## HOW TO COMPLETE THIS TASK
Within the records below, reproduce without change the lines from the line that has "Rendered at 2001 by 1125 pixels." through the line that has "For every layout", and only those.
──────── MATERIAL FOR THIS TASK
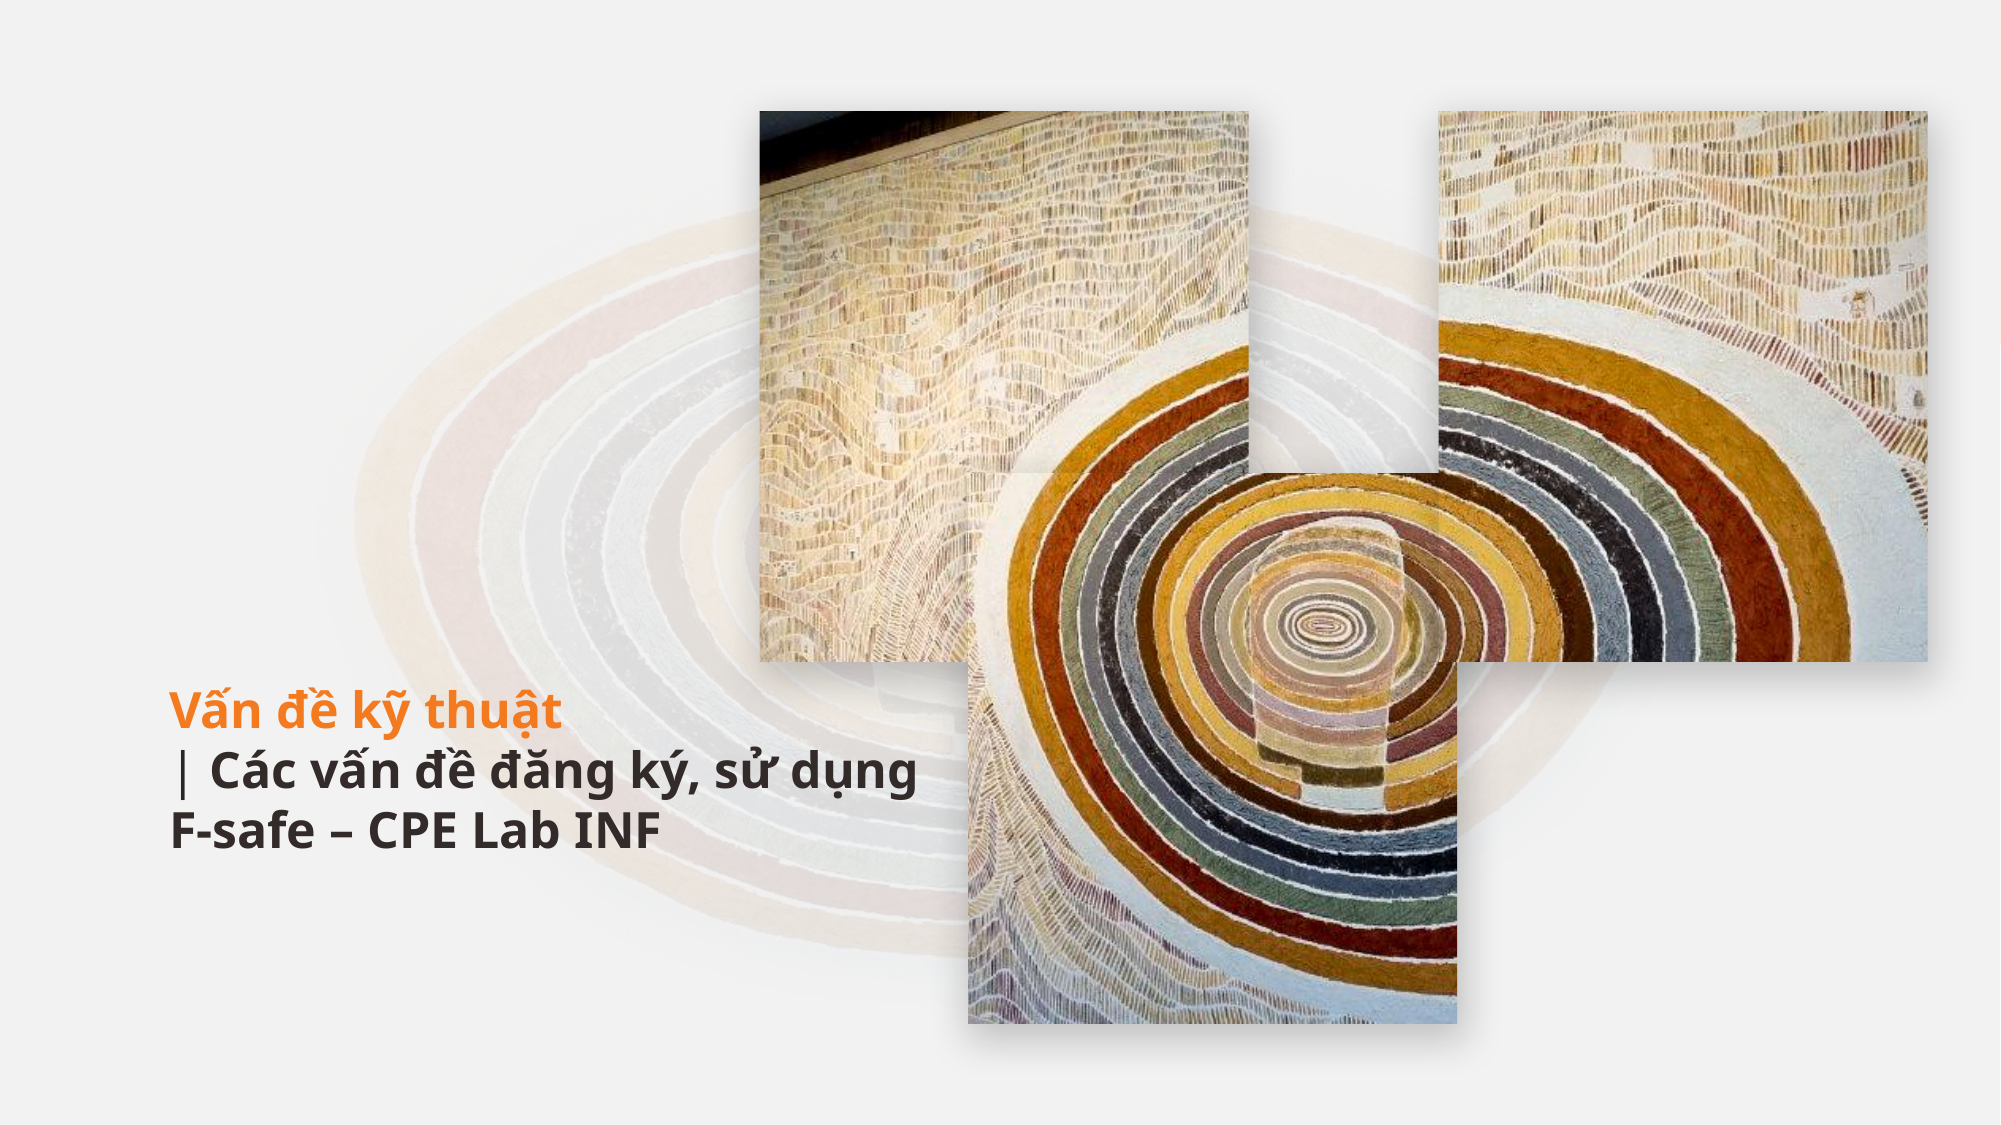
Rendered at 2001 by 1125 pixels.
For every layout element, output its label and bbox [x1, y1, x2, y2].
────────────────
──────── MATERIAL FOR THIS TASK
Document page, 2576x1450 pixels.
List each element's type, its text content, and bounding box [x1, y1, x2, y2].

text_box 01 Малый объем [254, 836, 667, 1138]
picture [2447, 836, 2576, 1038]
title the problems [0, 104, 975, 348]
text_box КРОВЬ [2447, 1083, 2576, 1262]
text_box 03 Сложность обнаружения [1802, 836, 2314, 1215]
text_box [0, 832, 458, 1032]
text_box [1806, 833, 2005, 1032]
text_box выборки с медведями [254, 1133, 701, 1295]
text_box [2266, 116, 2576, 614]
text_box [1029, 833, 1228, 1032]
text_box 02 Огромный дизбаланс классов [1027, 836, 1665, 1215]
────────────────
──────── MATERIAL FOR THIS TASK
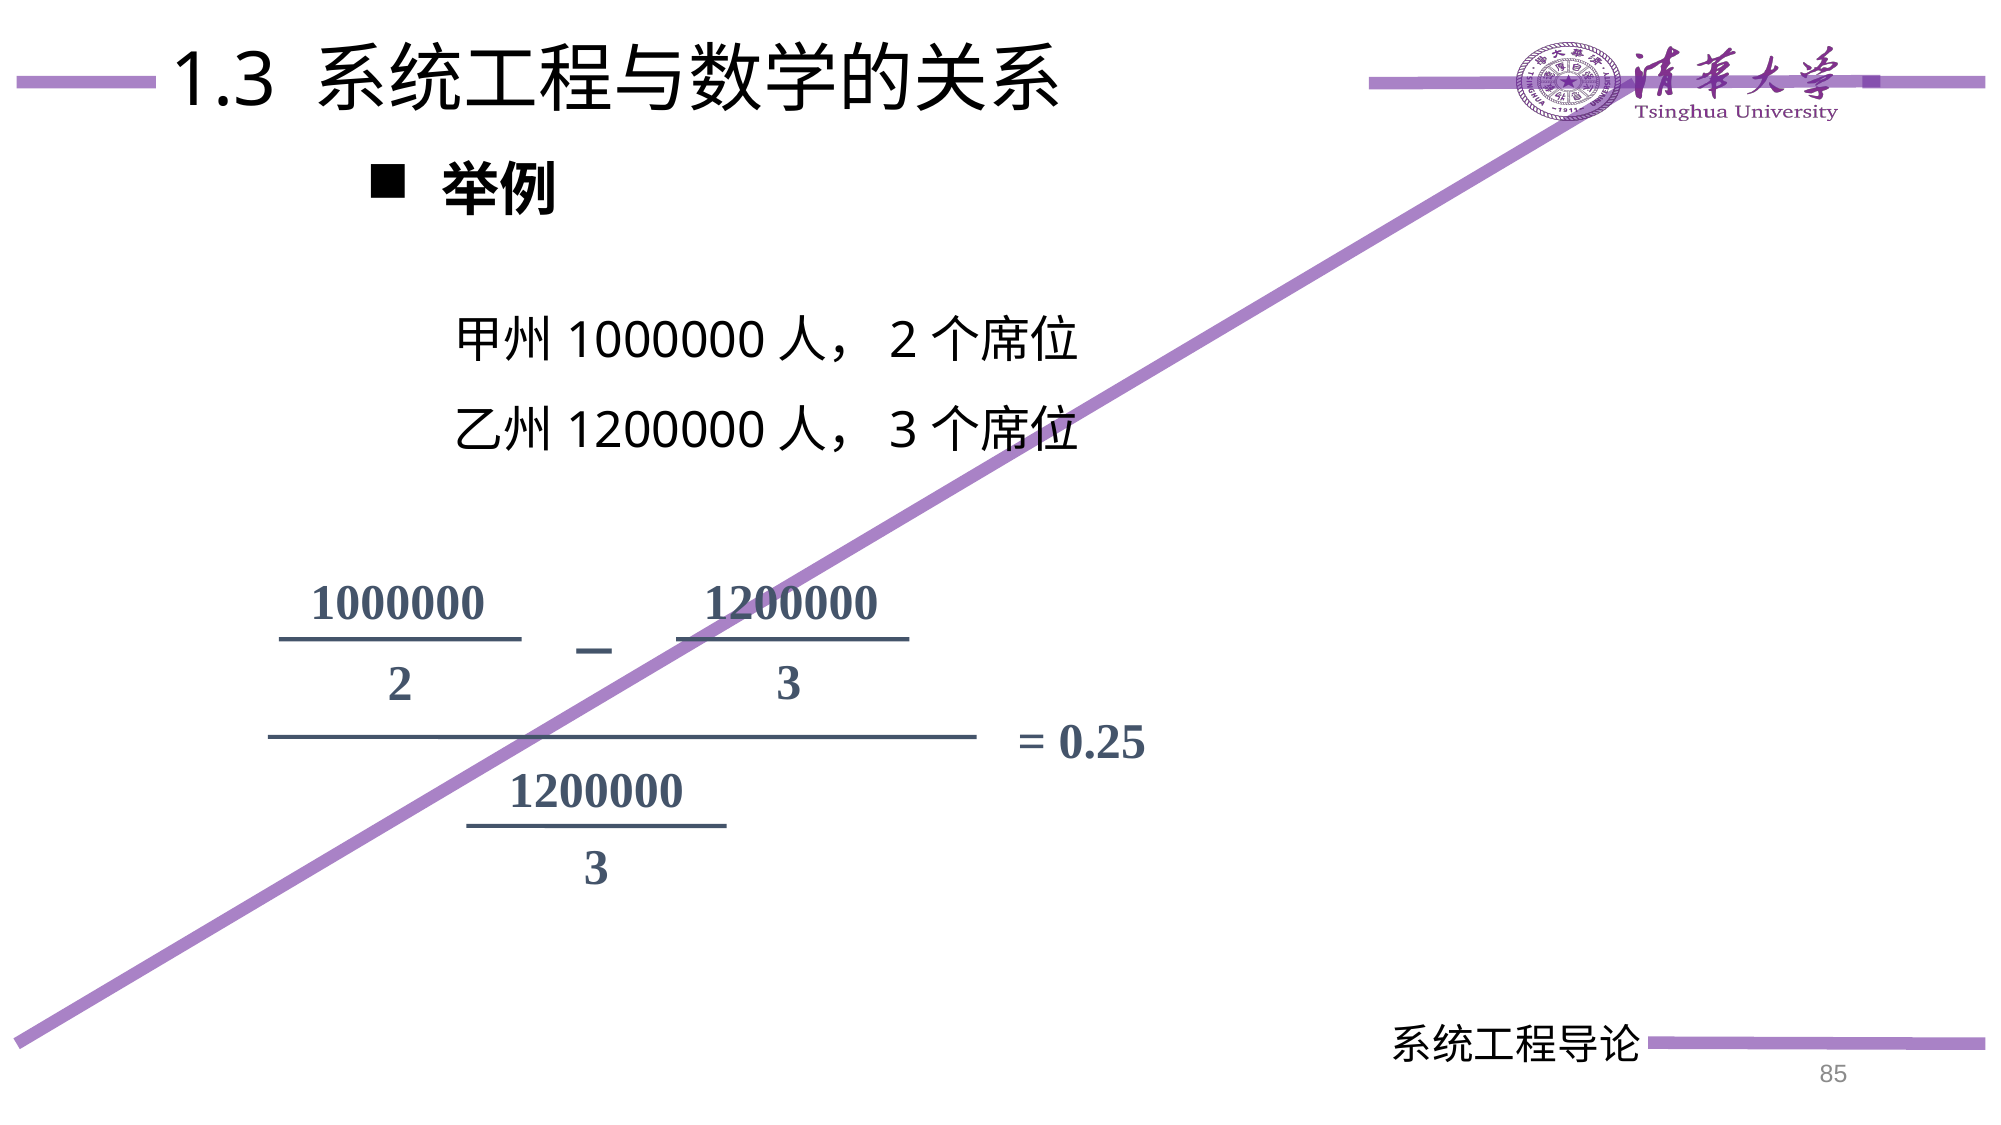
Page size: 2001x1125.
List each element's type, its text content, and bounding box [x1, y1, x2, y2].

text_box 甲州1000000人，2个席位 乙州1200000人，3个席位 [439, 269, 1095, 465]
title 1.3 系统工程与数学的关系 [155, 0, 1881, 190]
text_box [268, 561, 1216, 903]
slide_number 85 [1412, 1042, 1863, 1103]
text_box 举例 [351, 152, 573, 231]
────────────────
## EXERCISE ANSWER
Rendered at 2001 by 1125 pixels.
For every layout element, output its label and bbox [x1, y1, x2, y2].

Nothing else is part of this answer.